::: Listed records
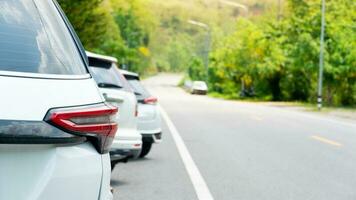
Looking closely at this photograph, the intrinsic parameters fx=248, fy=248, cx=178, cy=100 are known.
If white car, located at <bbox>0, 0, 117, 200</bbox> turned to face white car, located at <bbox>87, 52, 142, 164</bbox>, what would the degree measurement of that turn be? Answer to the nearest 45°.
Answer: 0° — it already faces it

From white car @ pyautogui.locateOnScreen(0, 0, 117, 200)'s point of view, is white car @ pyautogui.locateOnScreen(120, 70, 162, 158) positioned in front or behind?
in front

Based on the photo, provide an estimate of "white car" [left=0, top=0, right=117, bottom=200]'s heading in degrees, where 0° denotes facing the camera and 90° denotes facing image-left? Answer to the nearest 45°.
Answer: approximately 180°
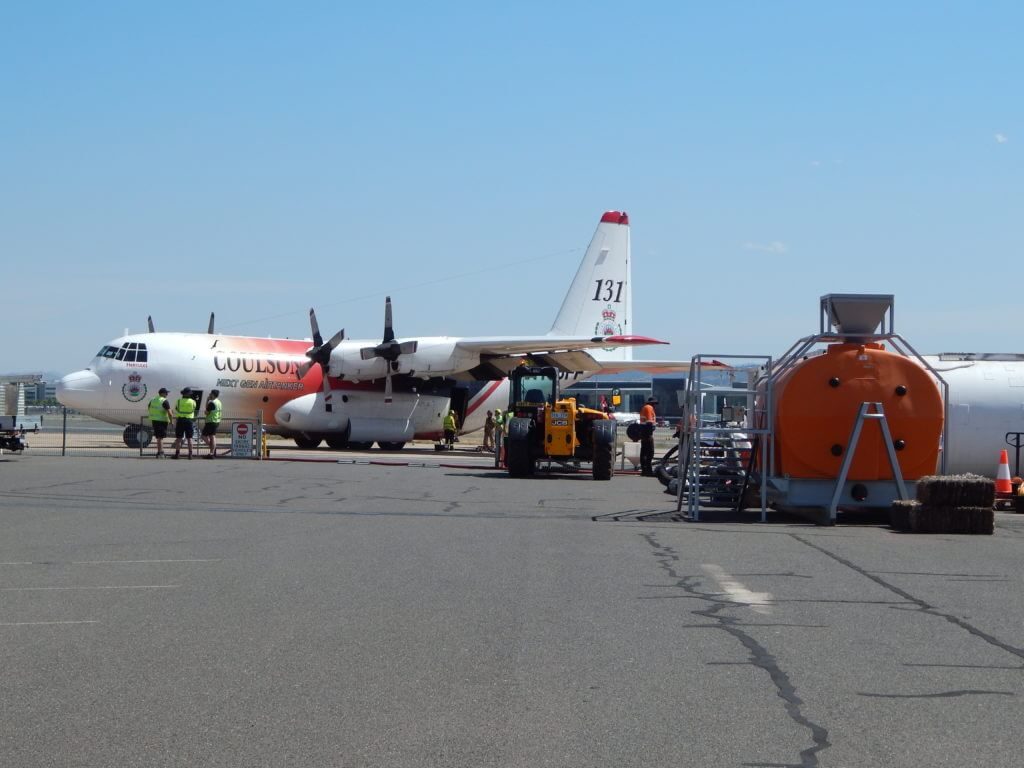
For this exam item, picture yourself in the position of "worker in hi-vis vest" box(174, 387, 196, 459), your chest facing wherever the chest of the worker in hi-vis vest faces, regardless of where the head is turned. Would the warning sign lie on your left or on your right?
on your right

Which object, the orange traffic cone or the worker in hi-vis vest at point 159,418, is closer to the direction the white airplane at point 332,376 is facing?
the worker in hi-vis vest

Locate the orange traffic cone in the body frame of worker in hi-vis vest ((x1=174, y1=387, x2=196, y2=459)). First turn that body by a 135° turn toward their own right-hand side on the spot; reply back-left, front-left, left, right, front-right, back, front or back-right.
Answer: front

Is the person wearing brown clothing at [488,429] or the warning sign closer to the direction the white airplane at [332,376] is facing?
the warning sign

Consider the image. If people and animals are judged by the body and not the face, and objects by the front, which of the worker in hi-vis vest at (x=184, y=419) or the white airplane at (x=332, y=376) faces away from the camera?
the worker in hi-vis vest

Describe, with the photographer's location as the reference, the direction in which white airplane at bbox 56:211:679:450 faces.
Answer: facing the viewer and to the left of the viewer

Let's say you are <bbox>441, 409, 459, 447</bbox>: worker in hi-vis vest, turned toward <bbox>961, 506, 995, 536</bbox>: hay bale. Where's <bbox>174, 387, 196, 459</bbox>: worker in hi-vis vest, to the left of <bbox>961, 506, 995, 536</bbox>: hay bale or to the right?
right

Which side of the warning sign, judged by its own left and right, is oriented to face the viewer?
front

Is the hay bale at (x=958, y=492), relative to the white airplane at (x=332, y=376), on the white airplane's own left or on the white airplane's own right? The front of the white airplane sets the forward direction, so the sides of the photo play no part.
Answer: on the white airplane's own left

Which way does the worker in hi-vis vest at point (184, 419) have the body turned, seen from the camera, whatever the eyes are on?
away from the camera

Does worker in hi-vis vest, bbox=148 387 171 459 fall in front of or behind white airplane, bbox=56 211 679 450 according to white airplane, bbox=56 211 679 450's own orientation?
in front

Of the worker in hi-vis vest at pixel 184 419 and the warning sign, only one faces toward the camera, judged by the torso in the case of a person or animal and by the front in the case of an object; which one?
the warning sign

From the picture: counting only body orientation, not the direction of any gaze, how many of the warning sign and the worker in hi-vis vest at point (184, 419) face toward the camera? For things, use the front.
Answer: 1

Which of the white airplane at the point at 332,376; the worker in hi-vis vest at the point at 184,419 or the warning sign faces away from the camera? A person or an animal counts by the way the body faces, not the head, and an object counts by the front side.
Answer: the worker in hi-vis vest

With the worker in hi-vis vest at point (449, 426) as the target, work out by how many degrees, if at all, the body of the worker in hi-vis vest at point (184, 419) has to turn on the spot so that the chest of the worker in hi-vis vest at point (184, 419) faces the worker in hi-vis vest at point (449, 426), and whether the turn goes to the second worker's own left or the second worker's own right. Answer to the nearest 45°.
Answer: approximately 45° to the second worker's own right

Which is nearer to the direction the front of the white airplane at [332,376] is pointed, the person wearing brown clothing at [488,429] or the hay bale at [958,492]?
the hay bale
::::::
### [Assigned task]
Please turn everything from the line containing "Describe, with the" down to the line containing "Answer: facing the" in the entries into a numbered list, leaving out any blank lines.

### [Result of the exercise]
1. Describe, with the photographer's location as the reference, the direction in which white airplane at bbox 56:211:679:450 faces.
2. Answer: facing the viewer and to the left of the viewer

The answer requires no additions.